## HOW TO COMPLETE THIS TASK
All entries are to be given again verbatim.
· · · ·
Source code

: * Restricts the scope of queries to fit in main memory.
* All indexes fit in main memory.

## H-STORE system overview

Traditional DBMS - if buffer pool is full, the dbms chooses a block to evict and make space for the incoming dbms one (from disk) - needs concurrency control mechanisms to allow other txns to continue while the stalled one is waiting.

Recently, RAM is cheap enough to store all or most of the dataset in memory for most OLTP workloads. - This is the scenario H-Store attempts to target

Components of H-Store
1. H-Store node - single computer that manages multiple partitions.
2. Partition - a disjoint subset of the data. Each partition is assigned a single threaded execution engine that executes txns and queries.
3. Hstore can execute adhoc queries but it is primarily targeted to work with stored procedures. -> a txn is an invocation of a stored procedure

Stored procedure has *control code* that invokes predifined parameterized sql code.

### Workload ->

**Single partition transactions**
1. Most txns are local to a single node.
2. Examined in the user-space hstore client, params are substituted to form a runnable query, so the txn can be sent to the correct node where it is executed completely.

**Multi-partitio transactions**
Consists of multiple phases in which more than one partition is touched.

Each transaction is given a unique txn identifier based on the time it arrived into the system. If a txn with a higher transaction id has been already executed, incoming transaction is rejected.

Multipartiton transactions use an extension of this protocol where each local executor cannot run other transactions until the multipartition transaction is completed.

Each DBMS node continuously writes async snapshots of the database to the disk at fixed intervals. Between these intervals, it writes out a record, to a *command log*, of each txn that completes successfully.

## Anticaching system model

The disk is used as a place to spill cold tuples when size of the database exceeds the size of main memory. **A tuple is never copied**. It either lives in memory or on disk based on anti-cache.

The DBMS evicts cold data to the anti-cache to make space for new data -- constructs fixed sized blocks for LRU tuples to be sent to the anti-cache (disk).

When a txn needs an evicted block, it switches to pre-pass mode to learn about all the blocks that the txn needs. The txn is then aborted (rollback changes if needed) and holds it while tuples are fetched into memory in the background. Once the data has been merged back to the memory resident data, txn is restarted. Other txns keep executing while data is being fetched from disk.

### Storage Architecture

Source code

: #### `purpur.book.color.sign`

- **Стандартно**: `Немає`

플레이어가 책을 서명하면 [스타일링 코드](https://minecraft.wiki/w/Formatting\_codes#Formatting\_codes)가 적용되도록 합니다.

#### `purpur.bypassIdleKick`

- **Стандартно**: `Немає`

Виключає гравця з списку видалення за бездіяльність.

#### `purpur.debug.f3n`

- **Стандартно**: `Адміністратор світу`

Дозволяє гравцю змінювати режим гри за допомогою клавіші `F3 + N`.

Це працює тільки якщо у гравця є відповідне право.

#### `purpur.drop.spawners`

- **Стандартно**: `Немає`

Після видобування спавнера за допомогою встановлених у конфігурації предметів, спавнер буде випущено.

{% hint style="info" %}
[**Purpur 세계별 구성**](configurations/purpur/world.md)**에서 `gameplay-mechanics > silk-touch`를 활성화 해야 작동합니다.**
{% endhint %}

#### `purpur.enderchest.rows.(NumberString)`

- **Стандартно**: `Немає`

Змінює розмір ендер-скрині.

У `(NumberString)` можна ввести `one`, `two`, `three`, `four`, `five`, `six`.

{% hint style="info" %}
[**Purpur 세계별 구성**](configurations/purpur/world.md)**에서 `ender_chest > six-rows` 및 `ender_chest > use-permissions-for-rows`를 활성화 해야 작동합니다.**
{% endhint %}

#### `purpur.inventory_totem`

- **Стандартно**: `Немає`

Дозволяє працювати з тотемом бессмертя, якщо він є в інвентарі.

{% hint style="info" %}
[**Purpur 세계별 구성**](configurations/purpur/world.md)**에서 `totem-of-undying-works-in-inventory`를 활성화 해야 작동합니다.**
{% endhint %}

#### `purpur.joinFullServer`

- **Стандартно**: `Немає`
· · · ·
## RESULT OF THIS EXERCISE
Source code

: * Restricts the scope of queries to fit in main memory.
* All indexes fit in main memory.

## H-STORE system overview

Traditional DBMS - if buffer pool is full, the dbms chooses a block to evict and make space for the incoming dbms one (from disk) - needs concurrency control mechanisms to allow other txns to continue while the stalled one is waiting.

Recently, RAM is cheap enough to store all or most of the dataset in memory for most OLTP workloads. - This is the scenario H-Store attempts to target

Components of H-Store
1. H-Store node - single computer that manages multiple partitions.
2. Partition - a disjoint subset of the data. Each partition is assigned a single threaded execution engine that executes txns and queries.
3. Hstore can execute adhoc queries but it is primarily targeted to work with stored procedures. -> a txn is an invocation of a stored procedure

Stored procedure has *control code* that invokes predifined parameterized sql code.

### Workload ->

**Single partition transactions**
1. Most txns are local to a single node.
2. Examined in the user-space hstore client, params are substituted to form a runnable query, so the txn can be sent to the correct node where it is executed completely.

**Multi-partitio transactions**
Consists of multiple phases in which more than one partition is touched.

Each transaction is given a unique txn identifier based on the time it arrived into the system. If a txn with a higher transaction id has been already executed, incoming transaction is rejected.

Multipartiton transactions use an extension of this protocol where each local executor cannot run other transactions until the multipartition transaction is completed.

Each DBMS node continuously writes async snapshots of the database to the disk at fixed intervals. Between these intervals, it writes out a record, to a *command log*, of each txn that completes successfully.

## Anticaching system model

The disk is used as a place to spill cold tuples when size of the database exceeds the size of main memory. **A tuple is never copied**. It either lives in memory or on disk based on anti-cache.

The DBMS evicts cold data to the anti-cache to make space for new data -- constructs fixed sized blocks for LRU tuples to be sent to the anti-cache (disk).

When a txn needs an evicted block, it switches to pre-pass mode to learn about all the blocks that the txn needs. The txn is then aborted (rollback changes if needed) and holds it while tuples are fetched into memory in the background. Once the data has been merged back to the memory resident data, txn is restarted. Other txns keep executing while data is being fetched from disk.

### Storage Architecture

Source code

: #### `purpur.book.color.sign`

- **Стандартно**: `Немає`

플레이어가 책을 서명하면 [스타일링 코드](https://minecraft.wiki/w/Formatting\_codes#Formatting\_codes)가 적용되도록 합니다.

#### `purpur.bypassIdleKick`

- **Стандартно**: `Немає`

Виключає гравця з списку видалення за бездіяльність.

#### `purpur.debug.f3n`

- **Стандартно**: `Адміністратор світу`

Дозволяє гравцю змінювати режим гри за допомогою клавіші `F3 + N`.

Це працює тільки якщо у гравця є відповідне право.

#### `purpur.drop.spawners`

- **Стандартно**: `Немає`

Після видобування спавнера за допомогою встановлених у конфігурації предметів, спавнер буде випущено.

{% hint style="info" %}
[**Purpur 세계별 구성**](configurations/purpur/world.md)**에서 `gameplay-mechanics > silk-touch`를 활성화 해야 작동합니다.**
{% endhint %}

#### `purpur.enderchest.rows.(NumberString)`

- **Стандартно**: `Немає`

Змінює розмір ендер-скрині.

У `(NumberString)` можна ввести `one`, `two`, `three`, `four`, `five`, `six`.

{% hint style="info" %}
[**Purpur 세계별 구성**](configurations/purpur/world.md)**에서 `ender_chest > six-rows` 및 `ender_chest > use-permissions-for-rows`를 활성화 해야 작동합니다.**
{% endhint %}

#### `purpur.inventory_totem`

- **Стандартно**: `Немає`

Дозволяє працювати з тотемом бессмертя, якщо він є в інвентарі.

{% hint style="info" %}
[**Purpur 세계별 구성**](configurations/purpur/world.md)**에서 `totem-of-undying-works-in-inventory`를 활성화 해야 작동합니다.**
{% endhint %}

#### `purpur.joinFullServer`

- **Стандартно**: `Немає`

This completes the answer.